TASK GOAL.
In the records that follow, find the line containing "[42,302,149,313] [42,333,149,347] [42,366,188,378]" and the line containing "[324,152,443,166] Jest and", then transcribe both and every line between them exactly, omitting pictures.

Stored entries.
* * *

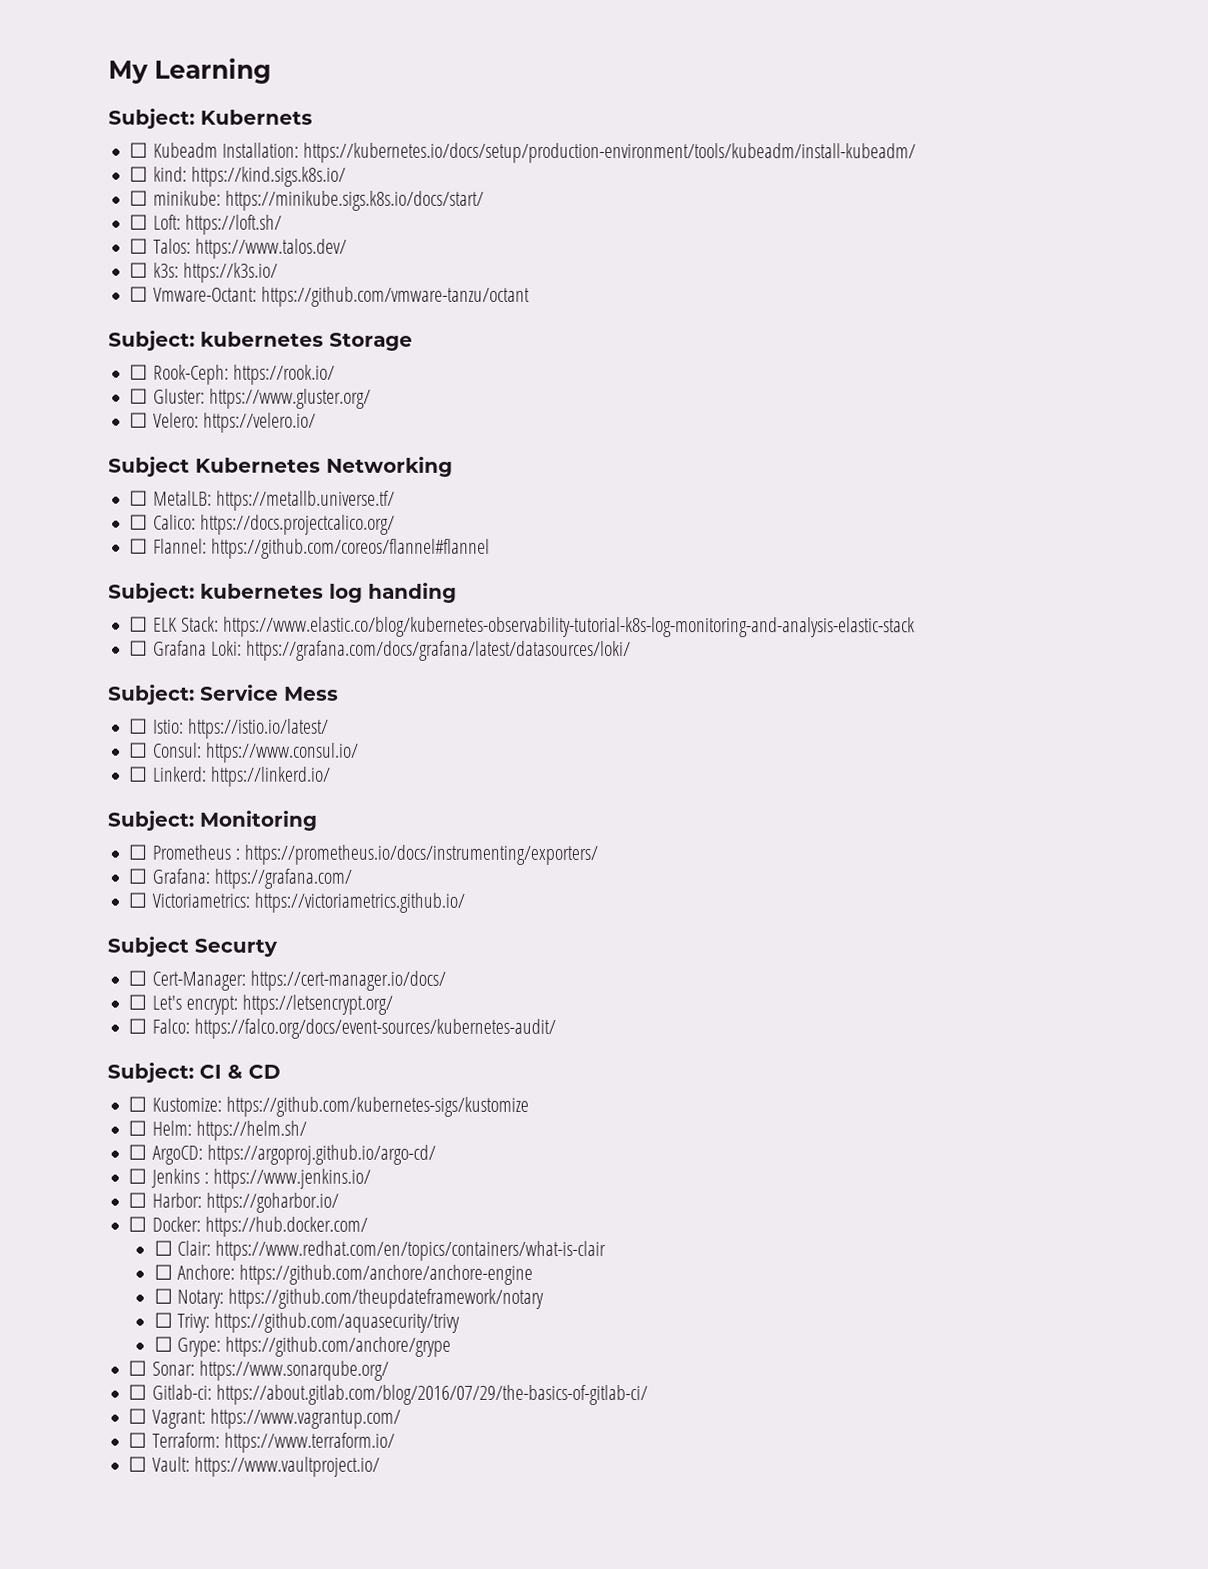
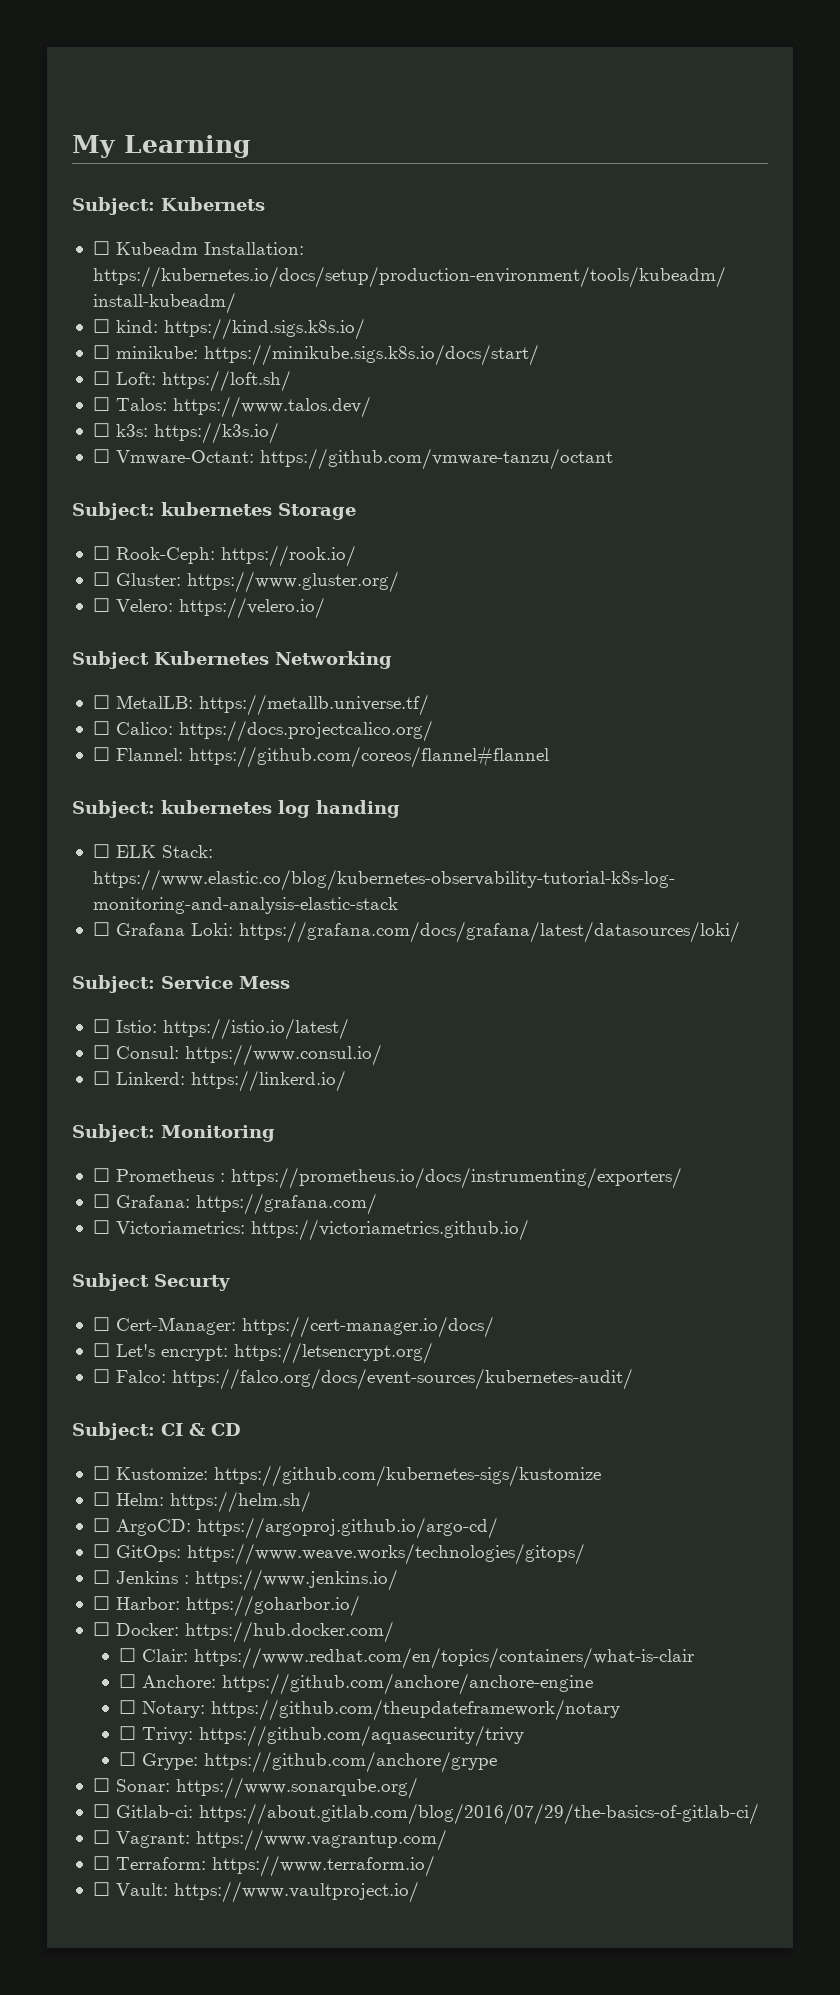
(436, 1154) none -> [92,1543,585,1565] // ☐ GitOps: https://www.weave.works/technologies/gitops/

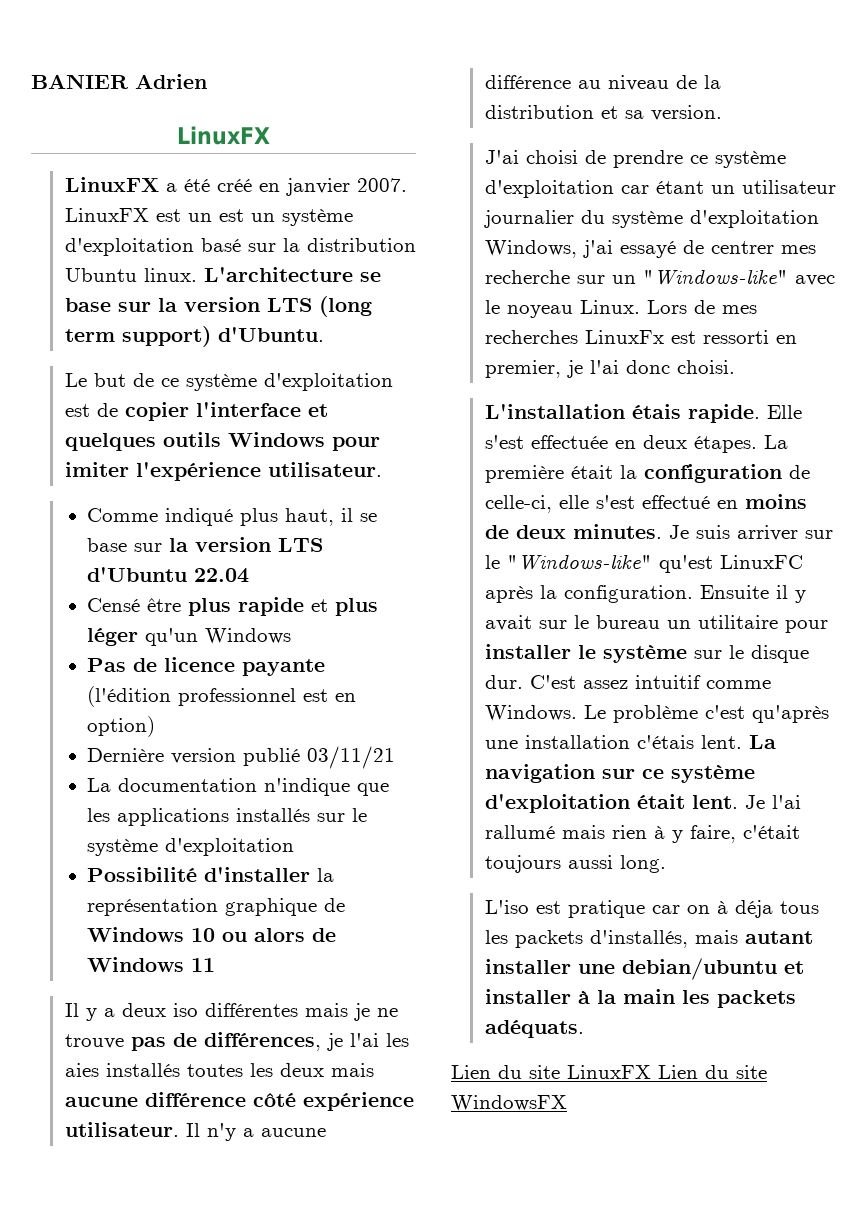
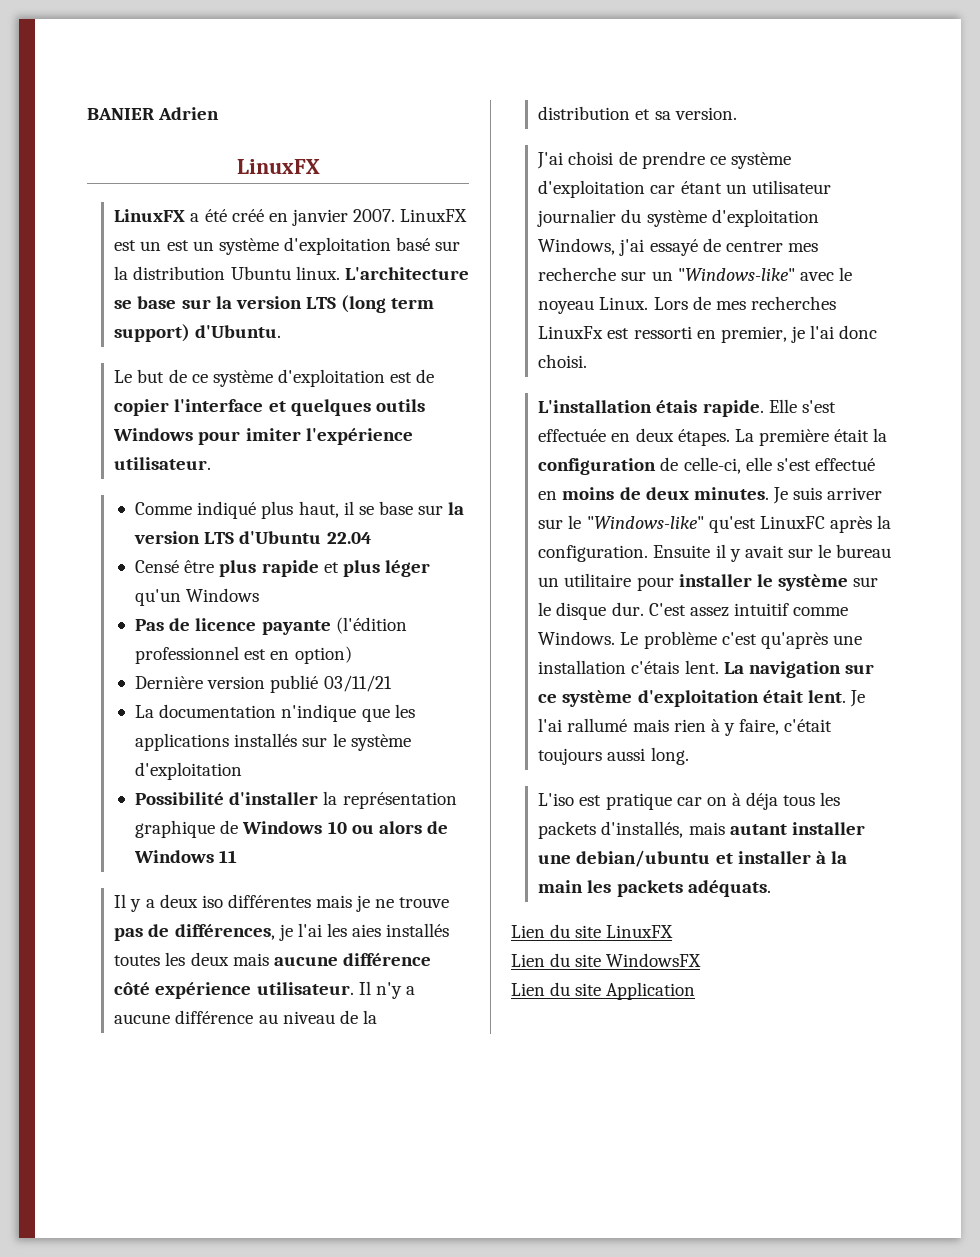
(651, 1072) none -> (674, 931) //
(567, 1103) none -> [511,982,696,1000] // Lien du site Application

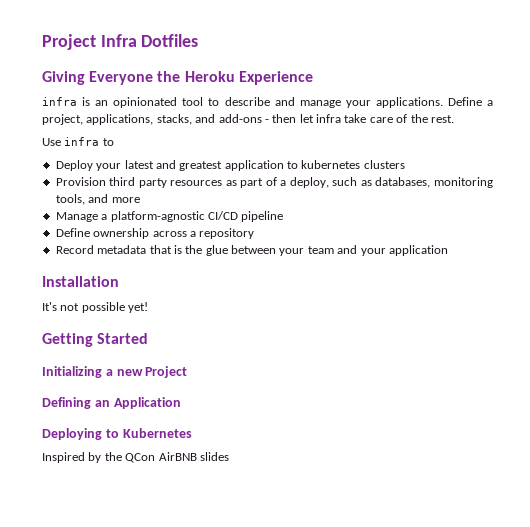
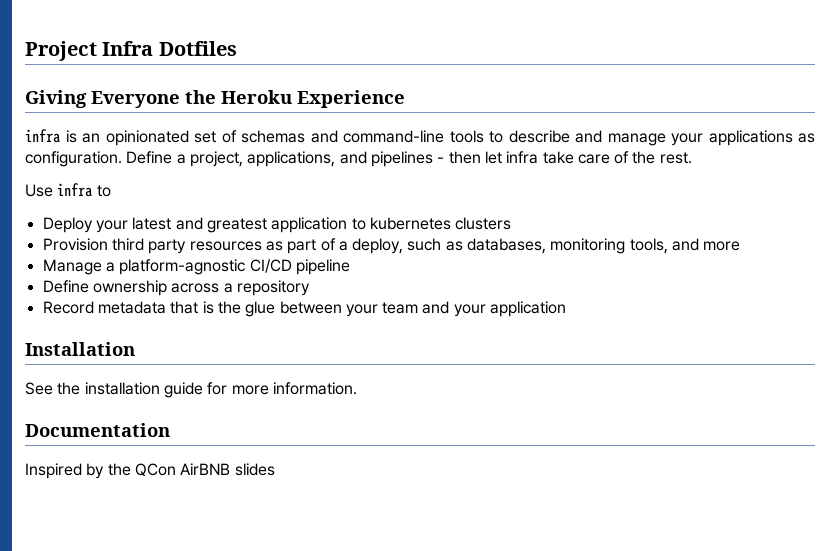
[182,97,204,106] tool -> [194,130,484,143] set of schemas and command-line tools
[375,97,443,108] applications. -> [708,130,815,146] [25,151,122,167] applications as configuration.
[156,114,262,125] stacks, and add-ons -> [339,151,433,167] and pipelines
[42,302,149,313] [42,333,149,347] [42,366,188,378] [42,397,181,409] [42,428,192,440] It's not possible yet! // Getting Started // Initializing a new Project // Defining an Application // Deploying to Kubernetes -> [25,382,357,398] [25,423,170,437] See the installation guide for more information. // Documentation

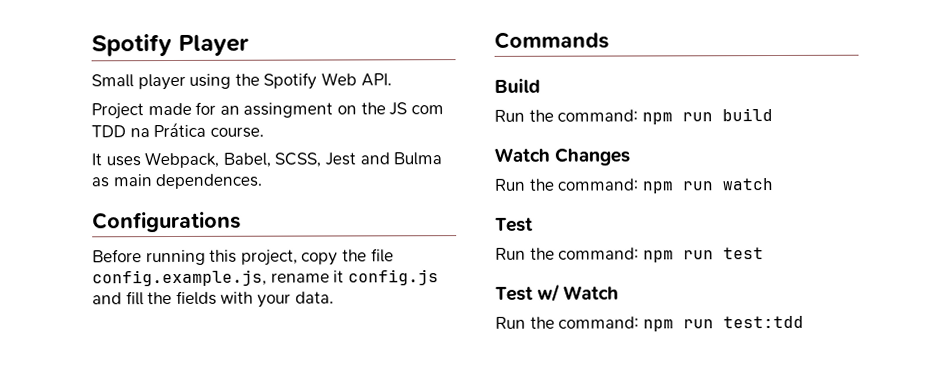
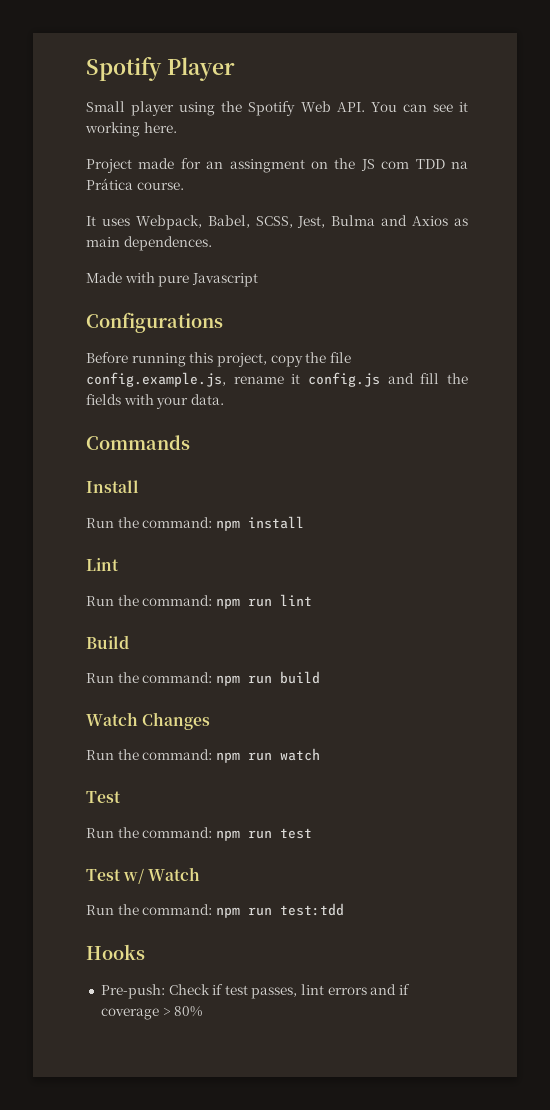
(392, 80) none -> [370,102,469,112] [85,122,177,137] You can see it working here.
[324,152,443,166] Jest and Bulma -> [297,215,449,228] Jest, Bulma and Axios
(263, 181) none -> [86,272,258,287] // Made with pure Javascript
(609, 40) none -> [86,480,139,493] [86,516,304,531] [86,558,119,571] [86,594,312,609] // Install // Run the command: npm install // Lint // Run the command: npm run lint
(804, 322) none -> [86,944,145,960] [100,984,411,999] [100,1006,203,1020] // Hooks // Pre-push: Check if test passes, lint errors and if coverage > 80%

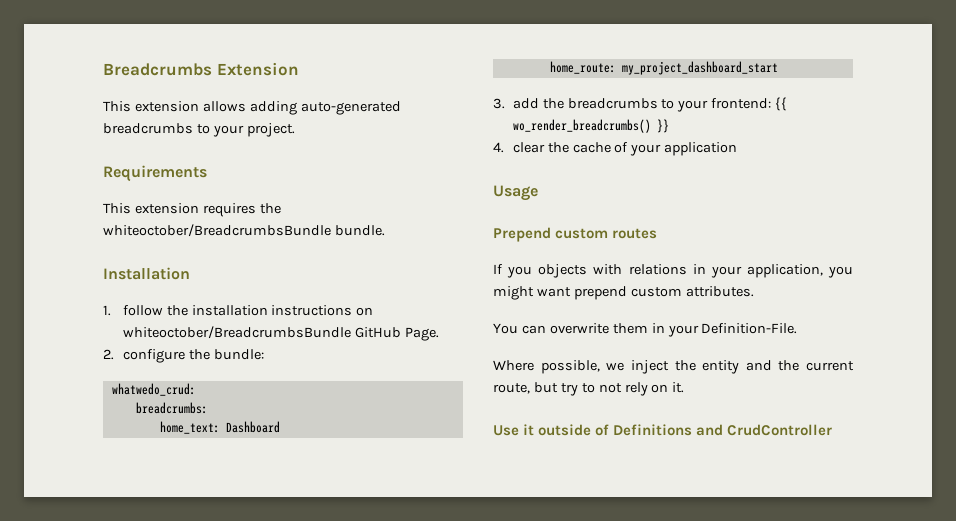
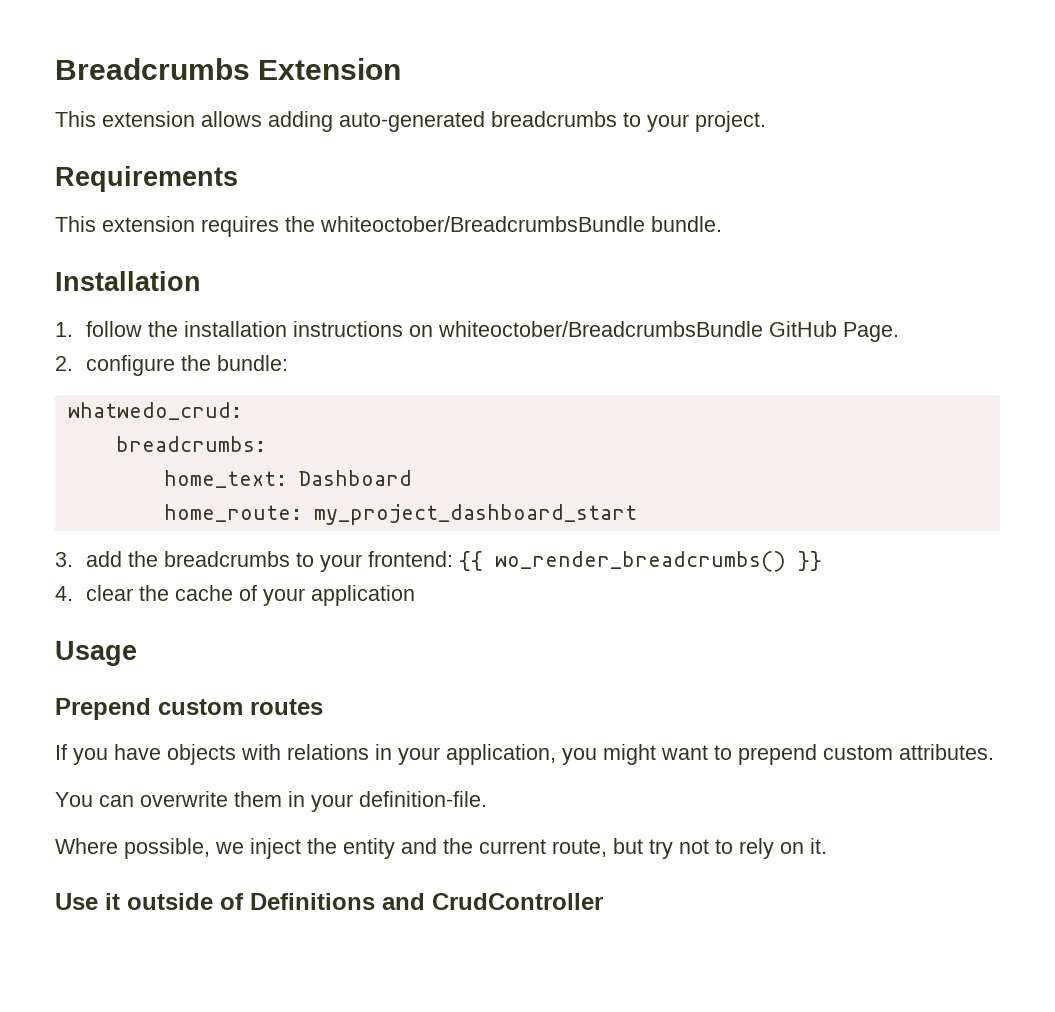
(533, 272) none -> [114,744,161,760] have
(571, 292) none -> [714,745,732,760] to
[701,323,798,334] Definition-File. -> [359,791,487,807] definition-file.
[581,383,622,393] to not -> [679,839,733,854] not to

* * *

RESULT OF THE EXERCISE.
[42,302,149,313] [42,333,149,347] [42,366,188,378] [42,397,181,409] [42,428,192,440] It's not possible yet! // Getting Started // Initializing a new Project // Defining an Application // Deploying to Kubernetes -> [25,382,357,398] [25,423,170,437] See the installation guide for more information. // Documentation

(392, 80) none -> [370,102,469,112] [85,122,177,137] You can see it working here.
[324,152,443,166] Jest and Bulma -> [297,215,449,228] Jest, Bulma and Axios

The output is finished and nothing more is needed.